Exercise prompt> Show all lines from the material that carry the word "with".

————

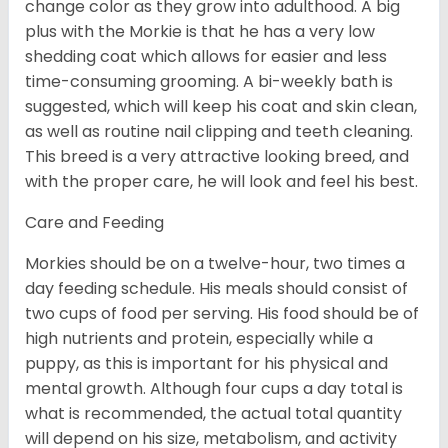
change color as they grow into adulthood. A big
plus with the Morkie is that he has a very low
shedding coat which allows for easier and less
time-consuming grooming. A bi-weekly bath is
suggested, which will keep his coat and skin clean,
as well as routine nail clipping and teeth cleaning.
This breed is a very attractive looking breed, and
with the proper care, he will look and feel his best.
Care and Feeding
Morkies should be on a twelve-hour, two times a
day feeding schedule. His meals should consist of
two cups of food per serving. His food should be of
high nutrients and protein, especially while a
puppy, as this is important for his physical and
mental growth. Although four cups a day total is
what is recommended, the actual total quantity
will depend on his size, metabolism, and activity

————

Task answer>
plus with the Morkie is that he has a very low
with the proper care, he will look and feel his best.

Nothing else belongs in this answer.